"Sit down, my little one," I said. "I have something serious to think over." She did as I bade her, seating herself in silence before the fire. I have never regarded Suzette as a servant—she has always been to me more like a child whom I was responsible for. What would my house abandoned by the marsh have been without her cheeriness, and her devotion, I thought, and what would it be when she was gone? No other Suzette would ever be like her—and her cooking would vanish with the rest. Diable! these little marriages play the devil with us at times. And yet, if any one deserved to be happy it was Suzette. I realized too, all that her going would mean to me, and moreover that her devotion to her master was such that if I should say "stay" she would have stayed on quite as if her own father had counselled her.

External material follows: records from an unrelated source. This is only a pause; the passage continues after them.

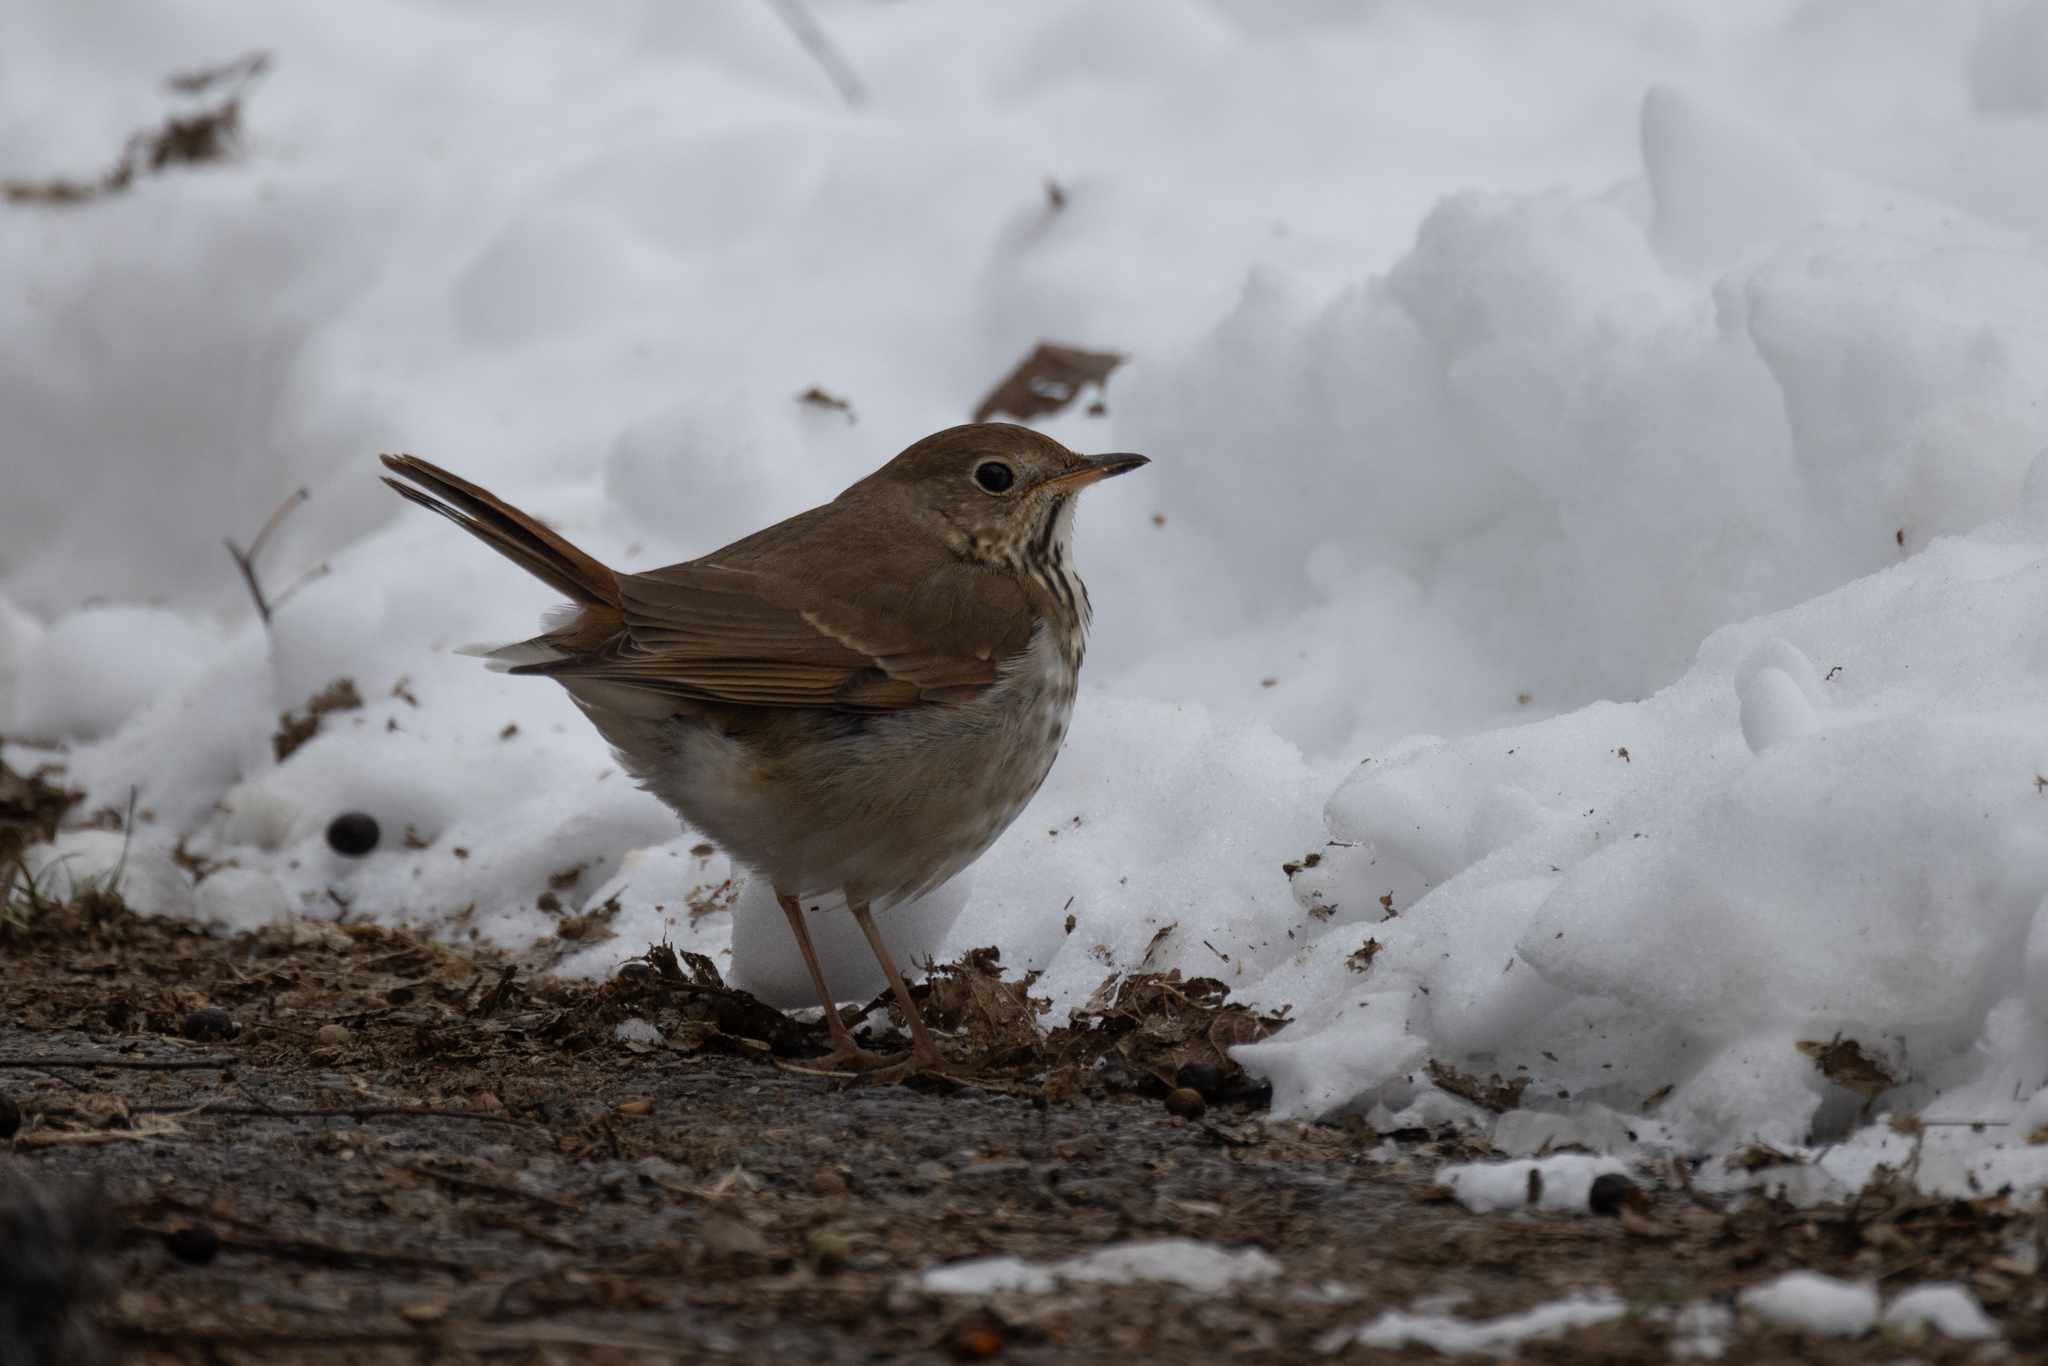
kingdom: Animalia
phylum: Chordata
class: Aves
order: Passeriformes
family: Turdidae
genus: Catharus
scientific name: Catharus guttatus
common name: Hermit thrush
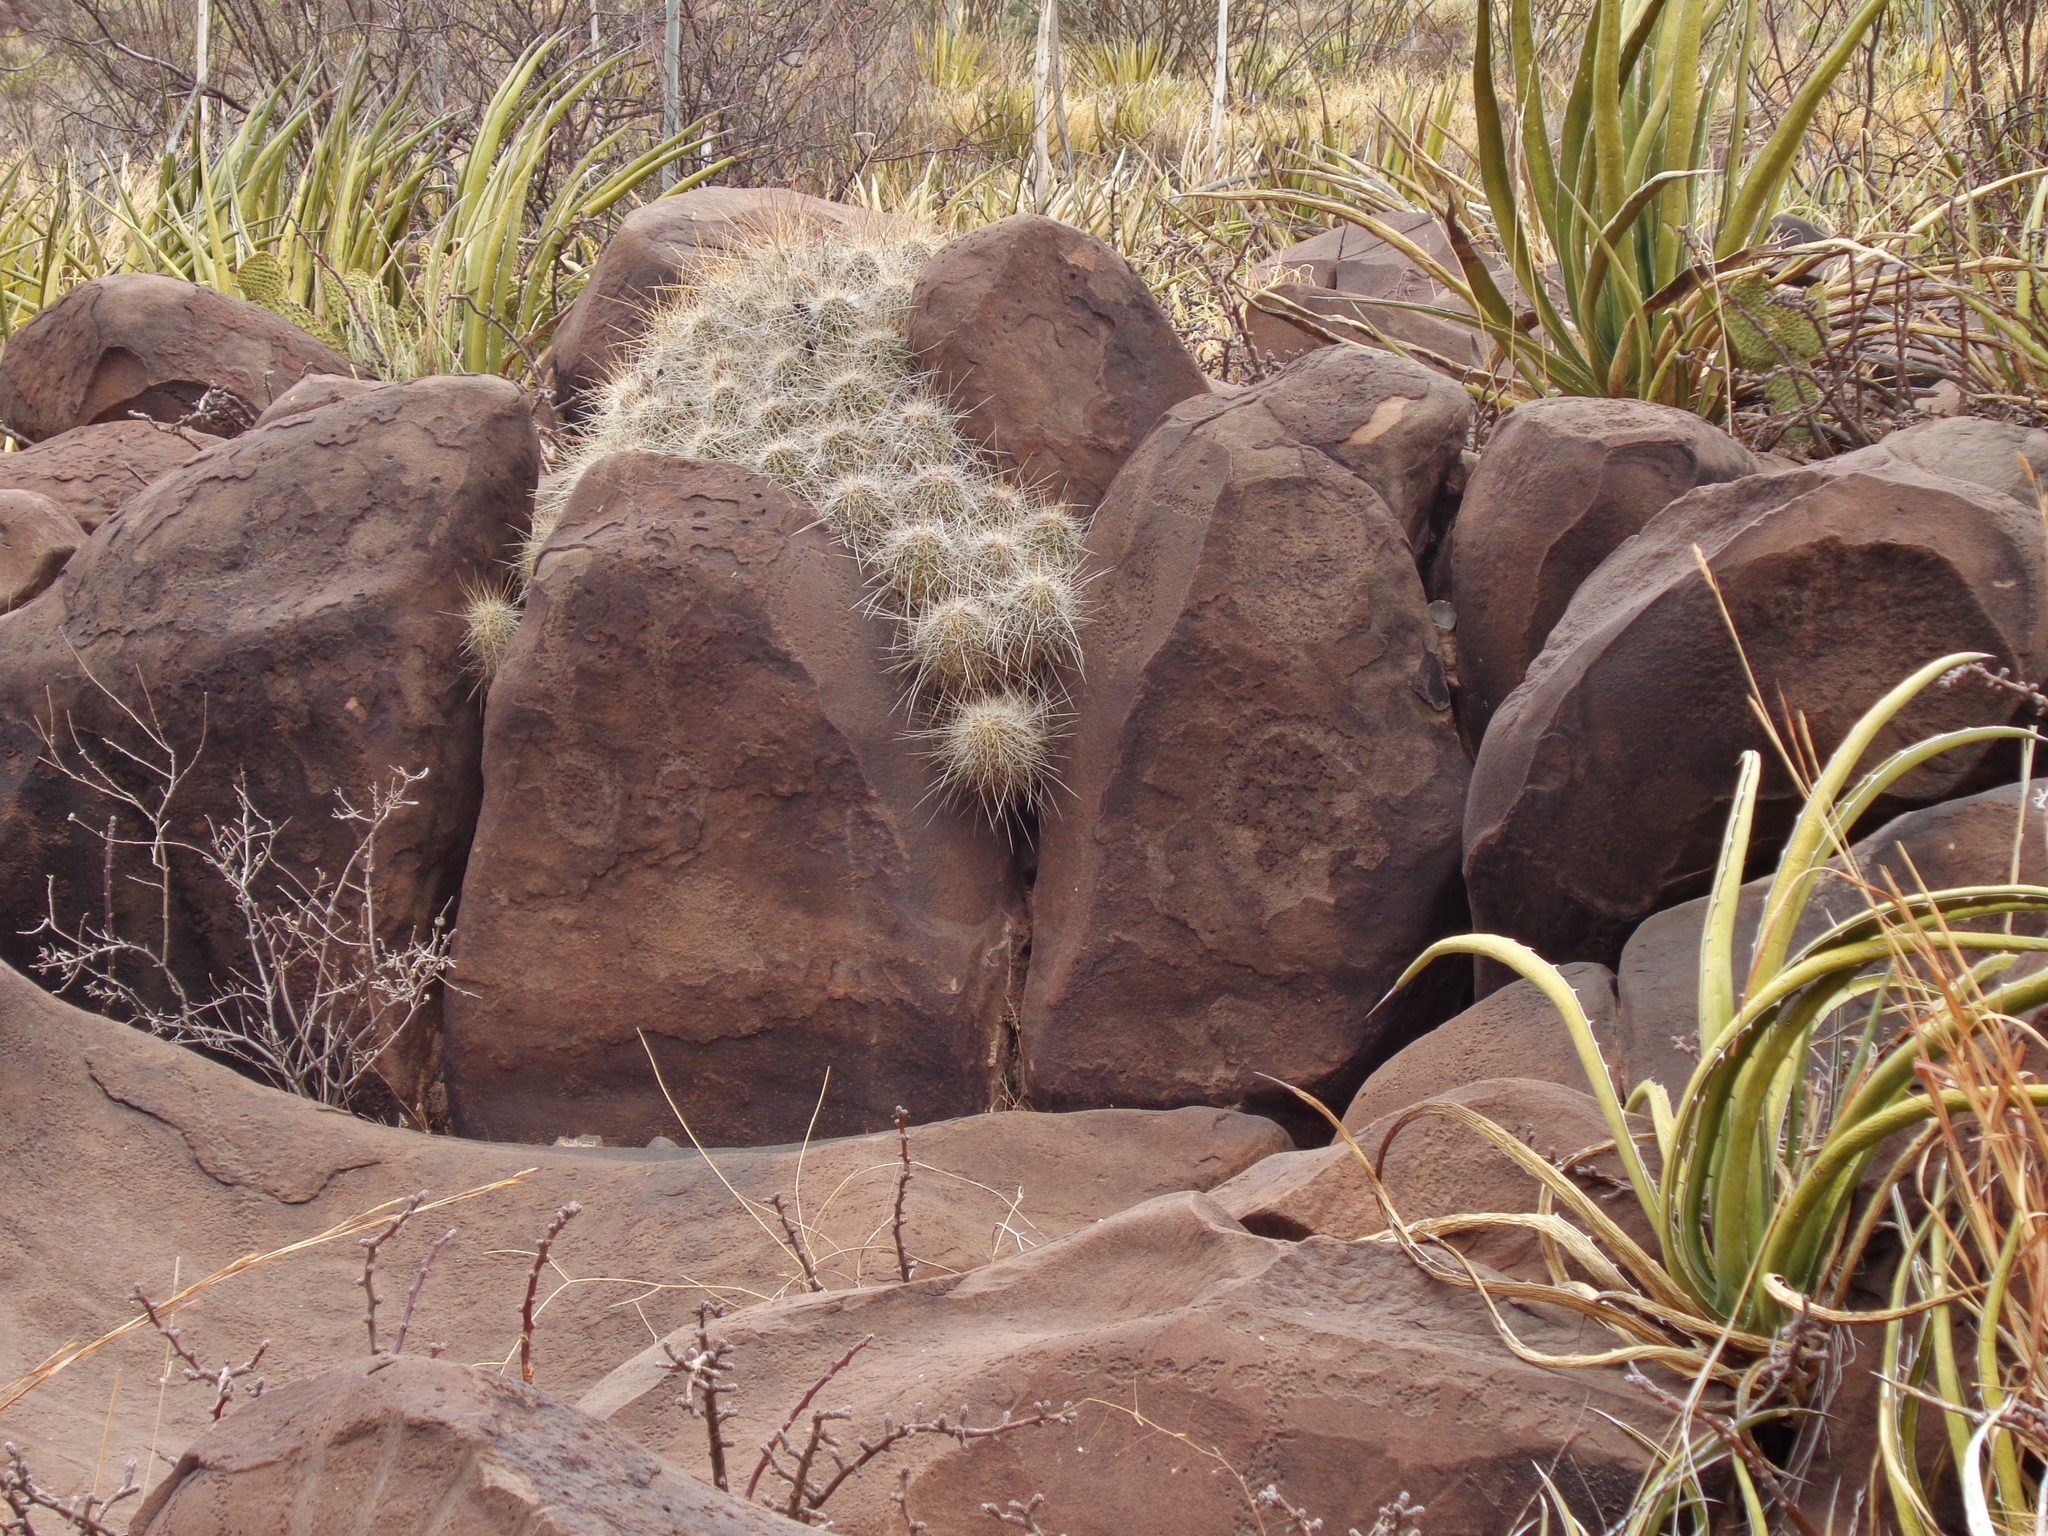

As I turned toward her sitting humbly in the chair, I saw she was again struggling to keep back her tears. It was high time for me to speak.
I seated myself beside her upon the arm of the chair and took her warm little hands in mine.
"You shall marry your Gaston, Suzette," I said, "and you shall have enough to marry on even if I have to sell the big field and the cow that goes with it."
She started, trembling violently, then gave a little gasp of joy.
"Oh, monsieur! and it is true?" she cried eagerly.
"Yes, my child—there shall be two weddings in Pont du Sable! Now run and tell Monsieur le Curé."
Monsieur le Curé ran too, when he heard the news—straight to my house abandoned, by the short cut back of the village.